ERIES has responded to this need by developing software for calculating the necessary and sufficient UVC energy specifically adapted to each situation.
UVC ENERGY LEVEL NECESSARY FOR THE DESTRUCTION OF 99.9% OF DIFFERENT MICRO-ORGANISMS (mW / cm²)
Opacity
It is important to know that UVC does not pass through fluids and transparent materials like visible light does. When used for the treatment of liquids (and water in particular) calculations must always take into account the coefficient of transmissibility specific to each fluid. For example: “Crystal Vinegar”, totally transparent to visible light, is absolutely opaque to UVC.
UVC dose
For a given microorganism subjected to the action of UVC, the destruction effect depends on the intensity (I) of the radiation it receives and the exposure time (t).

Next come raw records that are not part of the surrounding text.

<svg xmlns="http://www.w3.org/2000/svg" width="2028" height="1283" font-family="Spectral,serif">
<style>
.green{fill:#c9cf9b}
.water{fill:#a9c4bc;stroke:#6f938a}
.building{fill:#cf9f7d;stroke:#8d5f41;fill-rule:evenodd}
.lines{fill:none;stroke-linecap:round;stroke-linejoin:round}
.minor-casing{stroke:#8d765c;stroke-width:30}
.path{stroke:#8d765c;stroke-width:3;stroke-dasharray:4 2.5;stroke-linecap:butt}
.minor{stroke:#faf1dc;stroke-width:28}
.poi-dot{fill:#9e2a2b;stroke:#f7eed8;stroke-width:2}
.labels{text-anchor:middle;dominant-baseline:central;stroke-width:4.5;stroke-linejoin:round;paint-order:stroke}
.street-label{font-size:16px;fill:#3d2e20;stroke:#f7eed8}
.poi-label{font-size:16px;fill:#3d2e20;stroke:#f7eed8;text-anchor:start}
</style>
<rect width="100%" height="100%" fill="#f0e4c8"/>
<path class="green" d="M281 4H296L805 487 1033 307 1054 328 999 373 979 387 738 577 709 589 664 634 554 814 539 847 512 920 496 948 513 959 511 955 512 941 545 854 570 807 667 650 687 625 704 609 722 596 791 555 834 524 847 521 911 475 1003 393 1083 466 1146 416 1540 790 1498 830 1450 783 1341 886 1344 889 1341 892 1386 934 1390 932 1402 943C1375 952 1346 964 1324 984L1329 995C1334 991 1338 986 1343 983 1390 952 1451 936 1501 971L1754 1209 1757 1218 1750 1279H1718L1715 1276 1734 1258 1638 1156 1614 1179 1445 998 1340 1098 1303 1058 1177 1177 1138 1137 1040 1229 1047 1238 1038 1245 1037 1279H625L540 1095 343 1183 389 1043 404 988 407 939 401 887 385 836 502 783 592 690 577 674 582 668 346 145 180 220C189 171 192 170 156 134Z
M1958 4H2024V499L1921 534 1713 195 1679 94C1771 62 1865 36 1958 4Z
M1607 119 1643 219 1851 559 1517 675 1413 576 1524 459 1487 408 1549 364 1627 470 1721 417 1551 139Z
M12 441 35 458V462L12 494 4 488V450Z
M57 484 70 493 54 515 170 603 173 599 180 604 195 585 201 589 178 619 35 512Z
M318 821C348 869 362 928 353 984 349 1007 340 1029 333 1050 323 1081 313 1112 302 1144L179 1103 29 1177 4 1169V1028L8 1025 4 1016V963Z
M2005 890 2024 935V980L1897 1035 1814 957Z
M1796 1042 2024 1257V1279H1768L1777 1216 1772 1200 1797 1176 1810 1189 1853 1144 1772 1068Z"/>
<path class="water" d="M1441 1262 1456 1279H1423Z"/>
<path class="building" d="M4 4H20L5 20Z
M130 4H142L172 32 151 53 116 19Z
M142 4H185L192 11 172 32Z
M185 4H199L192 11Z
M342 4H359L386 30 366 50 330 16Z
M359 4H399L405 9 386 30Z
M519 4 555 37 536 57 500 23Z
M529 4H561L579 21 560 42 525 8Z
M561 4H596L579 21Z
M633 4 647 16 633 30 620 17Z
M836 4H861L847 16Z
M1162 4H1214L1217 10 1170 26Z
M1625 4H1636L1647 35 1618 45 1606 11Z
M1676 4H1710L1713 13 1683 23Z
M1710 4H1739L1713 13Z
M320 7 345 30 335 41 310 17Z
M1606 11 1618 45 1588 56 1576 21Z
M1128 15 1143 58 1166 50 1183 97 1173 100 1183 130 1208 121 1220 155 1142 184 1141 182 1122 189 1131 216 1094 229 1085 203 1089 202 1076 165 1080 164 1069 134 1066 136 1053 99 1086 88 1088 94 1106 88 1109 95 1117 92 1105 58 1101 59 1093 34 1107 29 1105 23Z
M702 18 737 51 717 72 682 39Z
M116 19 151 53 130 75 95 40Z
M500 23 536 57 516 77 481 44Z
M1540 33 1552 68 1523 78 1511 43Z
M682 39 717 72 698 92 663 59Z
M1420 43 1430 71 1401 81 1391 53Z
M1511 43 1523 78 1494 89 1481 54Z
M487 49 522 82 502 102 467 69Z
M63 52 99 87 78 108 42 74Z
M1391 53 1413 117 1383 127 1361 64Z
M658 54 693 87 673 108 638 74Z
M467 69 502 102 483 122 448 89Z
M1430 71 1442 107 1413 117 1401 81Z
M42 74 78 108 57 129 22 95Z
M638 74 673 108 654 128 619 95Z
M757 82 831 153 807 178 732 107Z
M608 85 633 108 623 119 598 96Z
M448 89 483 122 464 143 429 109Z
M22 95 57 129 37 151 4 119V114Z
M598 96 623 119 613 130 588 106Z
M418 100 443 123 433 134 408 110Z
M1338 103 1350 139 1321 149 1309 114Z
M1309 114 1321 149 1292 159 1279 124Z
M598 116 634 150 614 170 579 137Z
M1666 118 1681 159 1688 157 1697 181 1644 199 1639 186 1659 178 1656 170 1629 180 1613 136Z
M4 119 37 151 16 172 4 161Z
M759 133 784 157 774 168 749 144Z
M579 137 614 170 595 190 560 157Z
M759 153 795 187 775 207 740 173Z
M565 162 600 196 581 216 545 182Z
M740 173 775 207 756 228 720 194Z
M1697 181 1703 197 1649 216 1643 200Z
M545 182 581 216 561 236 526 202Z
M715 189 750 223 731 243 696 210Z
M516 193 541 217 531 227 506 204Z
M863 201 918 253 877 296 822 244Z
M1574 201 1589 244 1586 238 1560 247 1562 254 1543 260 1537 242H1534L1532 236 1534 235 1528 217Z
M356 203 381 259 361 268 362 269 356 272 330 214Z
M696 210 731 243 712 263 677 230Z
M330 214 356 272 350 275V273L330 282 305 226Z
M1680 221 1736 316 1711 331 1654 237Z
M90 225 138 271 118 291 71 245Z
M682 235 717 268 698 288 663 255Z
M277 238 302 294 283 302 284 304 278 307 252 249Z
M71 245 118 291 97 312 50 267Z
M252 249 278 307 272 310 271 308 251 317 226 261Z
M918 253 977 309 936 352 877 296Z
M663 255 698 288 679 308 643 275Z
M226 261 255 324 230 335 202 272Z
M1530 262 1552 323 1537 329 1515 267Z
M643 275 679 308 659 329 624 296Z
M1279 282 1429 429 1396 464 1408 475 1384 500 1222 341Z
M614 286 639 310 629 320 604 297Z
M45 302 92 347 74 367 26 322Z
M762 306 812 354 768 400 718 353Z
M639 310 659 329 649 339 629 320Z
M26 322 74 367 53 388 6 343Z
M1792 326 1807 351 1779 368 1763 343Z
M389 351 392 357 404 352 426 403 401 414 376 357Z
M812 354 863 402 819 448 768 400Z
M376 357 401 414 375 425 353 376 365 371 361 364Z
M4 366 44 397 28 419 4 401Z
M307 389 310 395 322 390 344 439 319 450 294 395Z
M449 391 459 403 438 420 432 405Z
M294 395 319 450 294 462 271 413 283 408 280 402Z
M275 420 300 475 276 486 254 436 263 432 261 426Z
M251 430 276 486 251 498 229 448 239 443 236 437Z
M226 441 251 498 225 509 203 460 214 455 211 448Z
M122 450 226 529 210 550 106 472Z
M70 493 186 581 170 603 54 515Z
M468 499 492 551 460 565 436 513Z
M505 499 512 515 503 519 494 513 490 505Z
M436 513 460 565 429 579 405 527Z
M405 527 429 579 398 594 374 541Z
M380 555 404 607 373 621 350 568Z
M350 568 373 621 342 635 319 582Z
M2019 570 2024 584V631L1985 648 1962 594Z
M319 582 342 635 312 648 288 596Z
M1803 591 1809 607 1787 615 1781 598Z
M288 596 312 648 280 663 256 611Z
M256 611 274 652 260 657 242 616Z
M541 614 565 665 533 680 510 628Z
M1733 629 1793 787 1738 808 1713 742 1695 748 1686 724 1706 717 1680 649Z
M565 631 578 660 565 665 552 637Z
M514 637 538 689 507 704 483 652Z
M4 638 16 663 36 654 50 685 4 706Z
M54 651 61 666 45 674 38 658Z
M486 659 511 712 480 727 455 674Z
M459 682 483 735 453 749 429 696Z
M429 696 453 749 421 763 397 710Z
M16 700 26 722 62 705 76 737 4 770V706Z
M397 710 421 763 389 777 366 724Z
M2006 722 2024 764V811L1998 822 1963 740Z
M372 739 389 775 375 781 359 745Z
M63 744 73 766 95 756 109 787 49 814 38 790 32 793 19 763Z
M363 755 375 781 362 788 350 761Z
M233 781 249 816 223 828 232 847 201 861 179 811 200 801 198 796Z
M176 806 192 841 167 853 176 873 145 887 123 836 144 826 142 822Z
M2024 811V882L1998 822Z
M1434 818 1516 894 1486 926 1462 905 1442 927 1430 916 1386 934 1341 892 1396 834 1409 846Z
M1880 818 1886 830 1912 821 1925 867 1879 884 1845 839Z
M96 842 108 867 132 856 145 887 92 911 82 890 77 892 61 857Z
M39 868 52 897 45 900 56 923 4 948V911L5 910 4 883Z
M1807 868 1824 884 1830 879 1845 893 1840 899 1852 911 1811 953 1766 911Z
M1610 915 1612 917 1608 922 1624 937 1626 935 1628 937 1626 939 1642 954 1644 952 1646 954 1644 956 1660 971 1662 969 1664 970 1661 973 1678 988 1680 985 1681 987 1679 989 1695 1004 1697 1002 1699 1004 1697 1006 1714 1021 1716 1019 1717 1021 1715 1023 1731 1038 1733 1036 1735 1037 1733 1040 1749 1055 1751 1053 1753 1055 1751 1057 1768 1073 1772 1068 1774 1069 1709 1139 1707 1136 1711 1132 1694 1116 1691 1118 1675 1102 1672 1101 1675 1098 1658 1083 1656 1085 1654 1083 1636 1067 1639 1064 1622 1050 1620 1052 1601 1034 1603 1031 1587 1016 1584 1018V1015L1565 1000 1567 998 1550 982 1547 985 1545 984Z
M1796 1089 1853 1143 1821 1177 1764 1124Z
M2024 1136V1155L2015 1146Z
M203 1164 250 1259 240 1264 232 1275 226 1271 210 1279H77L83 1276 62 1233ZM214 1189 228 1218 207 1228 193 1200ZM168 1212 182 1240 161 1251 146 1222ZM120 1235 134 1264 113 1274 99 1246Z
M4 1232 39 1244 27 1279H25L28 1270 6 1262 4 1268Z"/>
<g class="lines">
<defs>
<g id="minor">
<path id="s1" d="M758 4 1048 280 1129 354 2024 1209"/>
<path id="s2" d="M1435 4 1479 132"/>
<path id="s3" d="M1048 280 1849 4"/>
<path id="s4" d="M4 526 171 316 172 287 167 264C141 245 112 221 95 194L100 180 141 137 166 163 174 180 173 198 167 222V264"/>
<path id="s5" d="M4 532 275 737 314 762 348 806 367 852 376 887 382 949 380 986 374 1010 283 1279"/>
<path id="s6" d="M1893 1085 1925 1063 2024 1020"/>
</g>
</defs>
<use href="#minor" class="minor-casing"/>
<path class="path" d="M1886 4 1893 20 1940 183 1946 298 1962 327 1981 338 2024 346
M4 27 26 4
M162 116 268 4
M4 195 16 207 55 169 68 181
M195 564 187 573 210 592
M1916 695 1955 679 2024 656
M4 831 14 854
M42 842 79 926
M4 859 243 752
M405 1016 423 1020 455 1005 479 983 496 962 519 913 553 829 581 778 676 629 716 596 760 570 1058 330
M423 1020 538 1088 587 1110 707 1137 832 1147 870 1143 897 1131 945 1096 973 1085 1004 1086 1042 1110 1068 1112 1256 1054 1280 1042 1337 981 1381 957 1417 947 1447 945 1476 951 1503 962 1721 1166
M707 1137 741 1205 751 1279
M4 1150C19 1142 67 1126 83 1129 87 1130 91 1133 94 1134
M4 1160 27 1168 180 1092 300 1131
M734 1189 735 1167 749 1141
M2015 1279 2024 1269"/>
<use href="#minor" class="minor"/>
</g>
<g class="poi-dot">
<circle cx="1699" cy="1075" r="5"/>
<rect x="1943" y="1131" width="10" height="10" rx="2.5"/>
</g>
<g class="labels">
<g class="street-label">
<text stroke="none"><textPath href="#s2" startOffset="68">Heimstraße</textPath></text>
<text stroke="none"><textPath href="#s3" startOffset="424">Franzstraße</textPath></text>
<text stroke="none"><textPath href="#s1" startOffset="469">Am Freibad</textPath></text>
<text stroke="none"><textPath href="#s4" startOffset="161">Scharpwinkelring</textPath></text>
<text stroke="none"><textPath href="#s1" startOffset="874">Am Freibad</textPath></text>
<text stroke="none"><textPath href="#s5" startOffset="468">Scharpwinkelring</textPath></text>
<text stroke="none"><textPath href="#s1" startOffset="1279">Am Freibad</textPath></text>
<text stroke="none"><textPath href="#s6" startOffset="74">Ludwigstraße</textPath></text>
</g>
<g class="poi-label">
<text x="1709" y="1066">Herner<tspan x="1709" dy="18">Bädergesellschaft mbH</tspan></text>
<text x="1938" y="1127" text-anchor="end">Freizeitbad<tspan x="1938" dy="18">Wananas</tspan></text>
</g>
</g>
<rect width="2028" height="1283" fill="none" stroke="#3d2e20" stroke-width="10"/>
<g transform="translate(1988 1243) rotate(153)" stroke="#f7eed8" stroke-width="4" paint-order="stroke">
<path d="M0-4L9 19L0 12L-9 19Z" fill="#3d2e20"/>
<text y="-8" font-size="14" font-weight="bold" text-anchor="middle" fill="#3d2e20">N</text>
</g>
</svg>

DOSE = I (mW / cm²) xt (s) mJ / cm²
The intensity “I” is characterized by the power of the lamp and its distance from the surface to be treated. The time is linked to the rate of the process or to the flow rate of the fluid in the UVC generator.
The DOSE is a constant characteristic, corresponding to a typical microorganism and it corresponds to the UVC energy necessary for a decrease in its population by a factor of 10 (90%).
The concept of logarithmic reduction corresponds to the percentage of inactivation of the germs present.
- 90% decrease is equivalent to 1 Log
- 99% decrease is equivalent to 2 Log
- 99.9% decrease is equivalent to 3 Log
etc…
To go from 90% to 99% reduction, it will therefore be necessary to double the dose and triple it to arrive at 99.9% (for a specific type of germ).